> [Task instructions]:
Print the listing below verbatim, omitting the pictures.

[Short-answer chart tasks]
+ + + + + + +
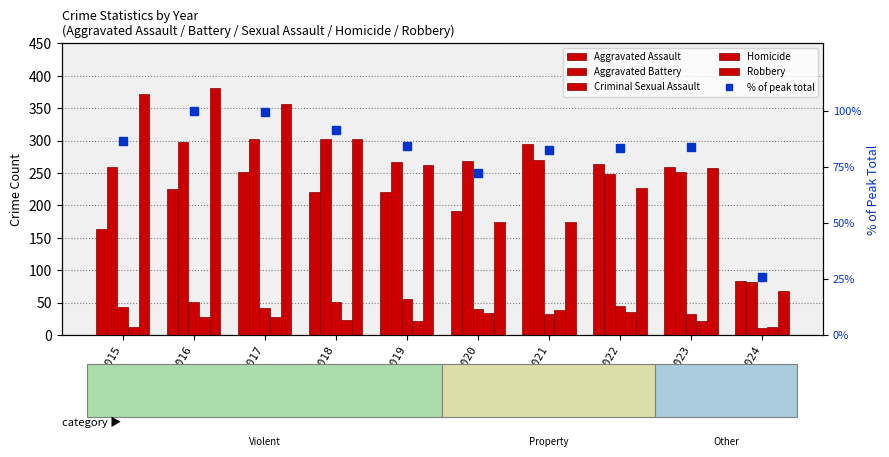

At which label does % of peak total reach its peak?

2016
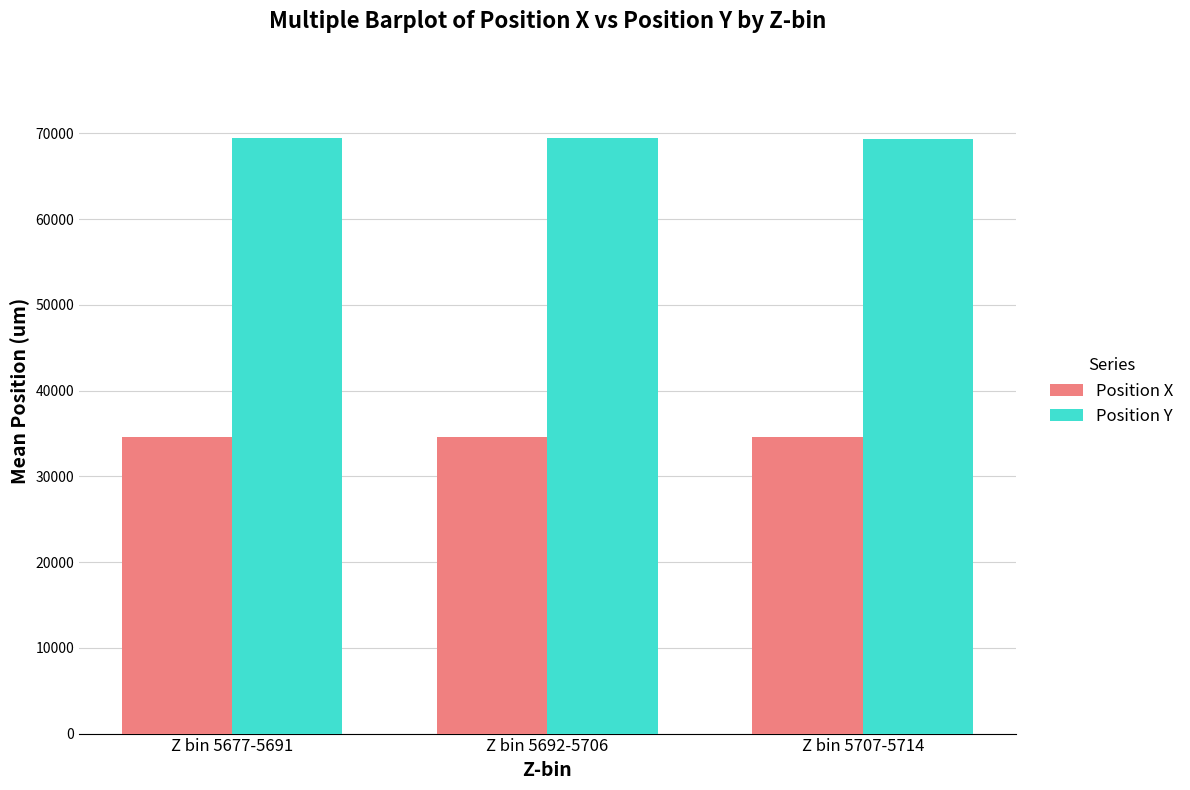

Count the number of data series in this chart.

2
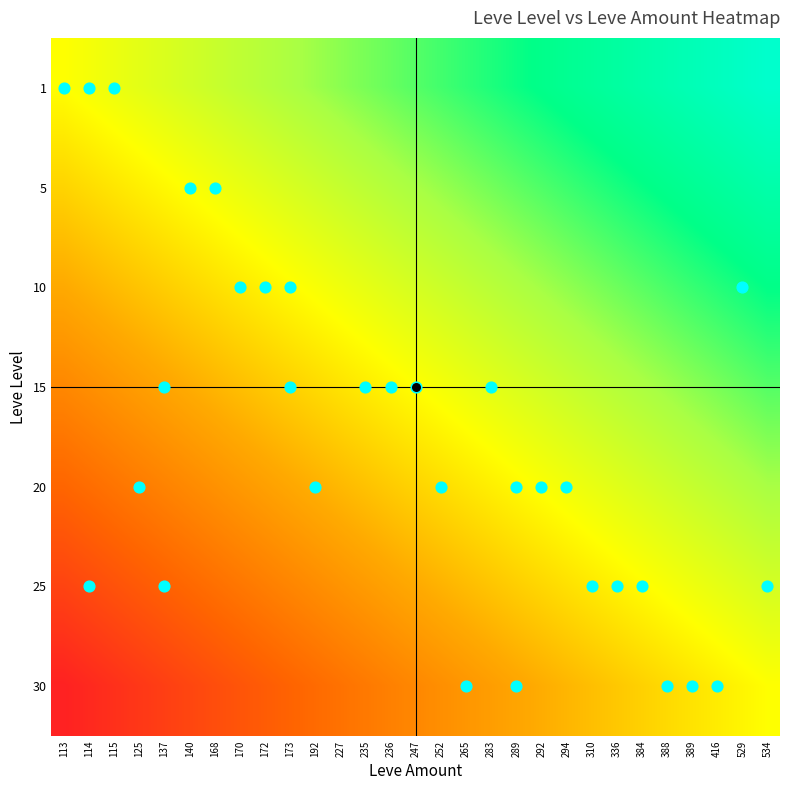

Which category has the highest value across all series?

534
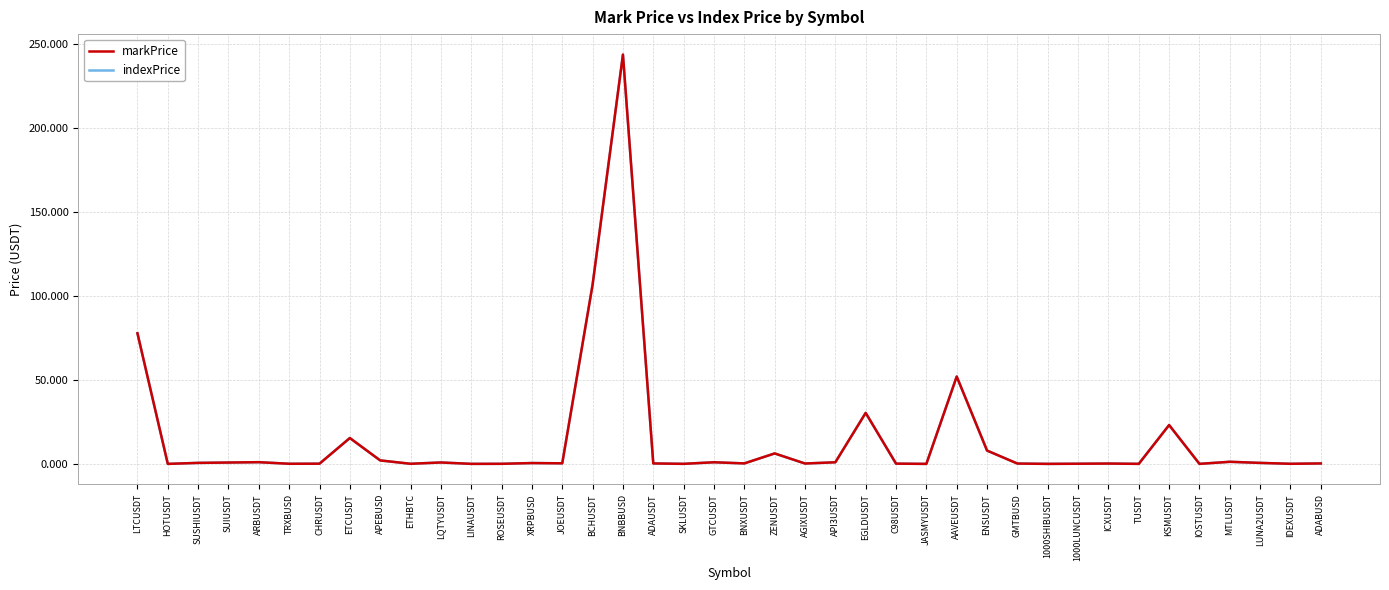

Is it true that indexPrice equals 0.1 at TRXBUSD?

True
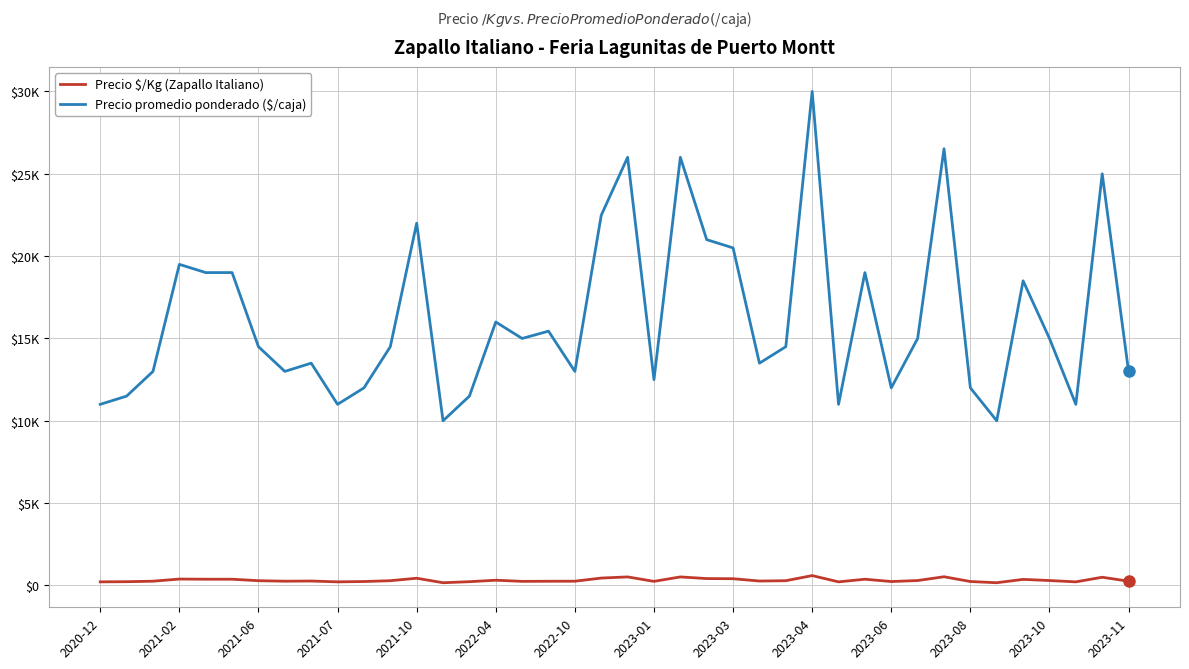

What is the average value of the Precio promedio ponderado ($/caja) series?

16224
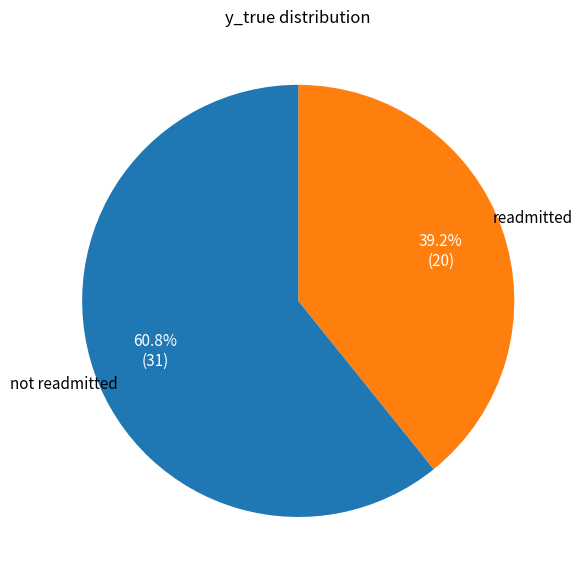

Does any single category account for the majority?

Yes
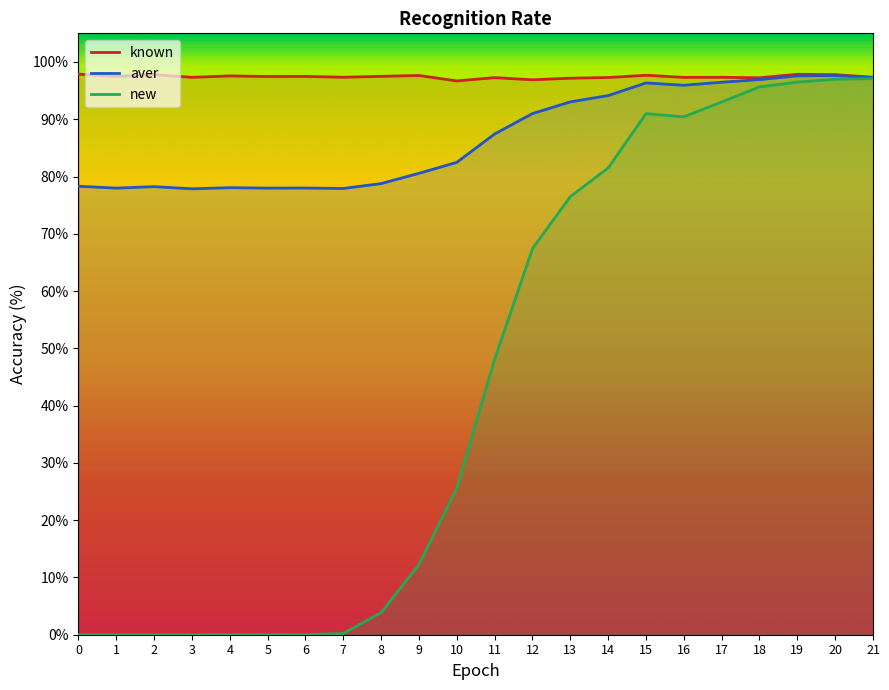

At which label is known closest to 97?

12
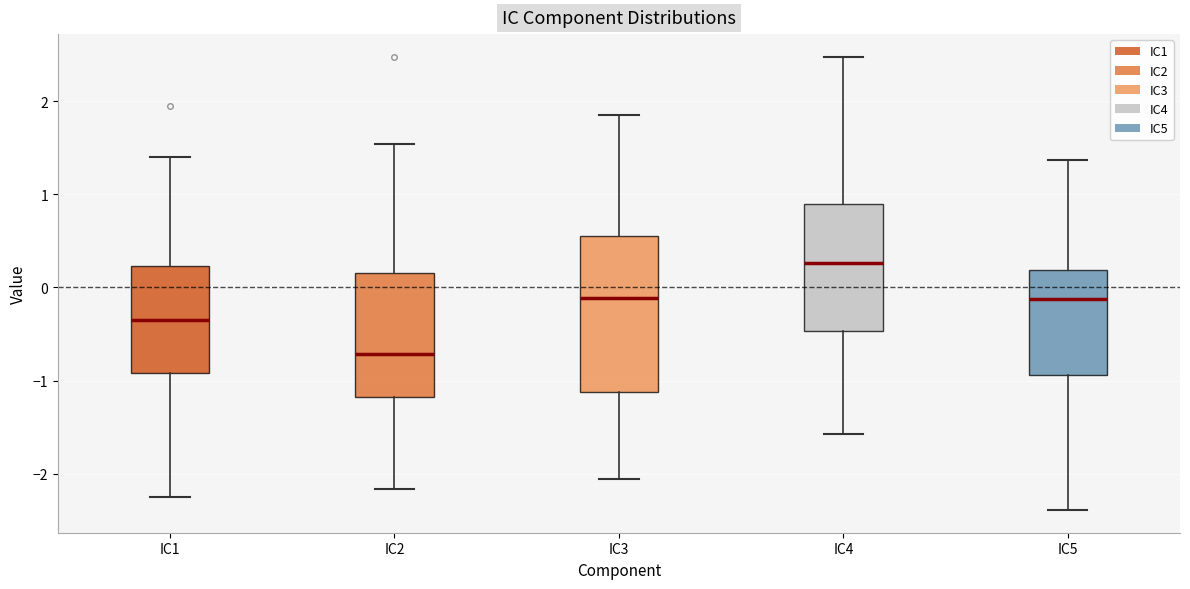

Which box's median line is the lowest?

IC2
+ + + + + + +
> [Result of this exercise]:
At which label does % of peak total reach its peak?

2016

Count the number of data series in this chart.

2

Which category has the highest value across all series?

534

Is it true that indexPrice equals 0.1 at TRXBUSD?

True

What is the average value of the Precio promedio ponderado ($/caja) series?

16224

Does any single category account for the majority?

Yes

At which label is known closest to 97?

12

Which box's median line is the lowest?

IC2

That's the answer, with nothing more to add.